Notre rapport à la dictature, à la révolte et à la soumission.

Adhésion, compromis, auto-trahison, intransigeance, renoncement… ?
Quelles stratégies de défense face à la dictature ?

Prenons par exemple l’obligation du port du masque…

Nous pouvons :

– Adhérer à la menace du virus mortel

Dans ce cas de figure le port du masque sera non seulement une contrainte acceptable, mais de plus sera en accord avec nos valeurs et, qui plus est, valorisé par la dictature, mais aussi auto-valorisé.

« Qu’est-ce que je suis une personne bien quand même ! Je protège les autres ! » Précisons que 2020 a été l’année de la solidarité, fini l’égoïsme… (ne rions pas).

– Le compromis

À la différence de « l’adhésion plénière », nous allons renoncer à une partie de nos désirs, mais sans renier nos valeurs.

Le profil sera celui d’une personne modérée dans ses croyances, considérant que le port du masque « ce n’est pas génial », mais pour autant « pas si grave ».

Pour lui, il ne menace pas outre mesure la santé de son porteur… et plus encore, « il sauve des vies ».

Ce renoncement n’en est pas un, car il est « choisi » (sur des données mensongères. Nous sommes dans la manipulation et dans l’extorsion du consentement) et aussi bien « diplomatique » qu’« intelligent », car ce « choix » demeure totalement compatible avec nos croyances.

Ici encore je pourrai m’auto-valoriser en constatant ma « sagesse » et mon « sacrifice » au service de la collectivité !

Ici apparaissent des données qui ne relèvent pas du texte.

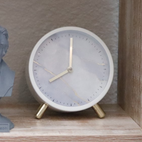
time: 8:00
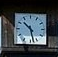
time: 10:28
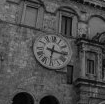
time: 6:16
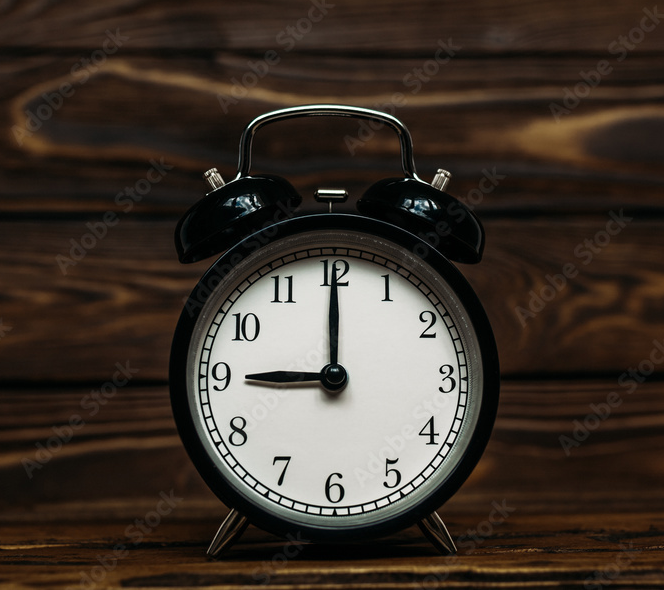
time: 9:00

Ce sera quand même beaucoup plus flamboyant de s’en convaincre que d’adhérer par lâcheté et par confort comme le fait une grande partie de la population.

– L’auto-trahison sous couvert de compromis

Ah, il fait mal celui-ci !

À la différence du compromis, nous allons aussi renoncer à une partie de nos désirs, mais en essayant de nous auto-convaincre que cela relève d’un « choix » stratégique, de la diplomatie ou de l’intelligence.

Alors même que nous trahissons plus ou moins, consciemment ou pas, nos valeurs !

Le profil sera celui d’une personne qui considère que le masque relève de la muselière, de la maltraitance, et qu’il est totalement inefficace pour lutter contre cette « épidémie ».

Un exemple éclairant est celui du port du masque pour nos enfants.

Nous allons accepter qu’ils le portent (le plus mal possible) en cherchant à nous convaincre que ce n’est pas si grave pour eux aussi bien pour leur état de santé physique que psychique. Nous allons aussi nous réfugier derrière nos impossibilités diverses (et réelles) de retirer nos enfants de l’école ou de nous opposer de pied ferme…

Nous allons ainsi faire notre possible pour nous « acheter une conscience » quand bien même nous nous mentirions à nous-même et nous trahirions nos valeurs.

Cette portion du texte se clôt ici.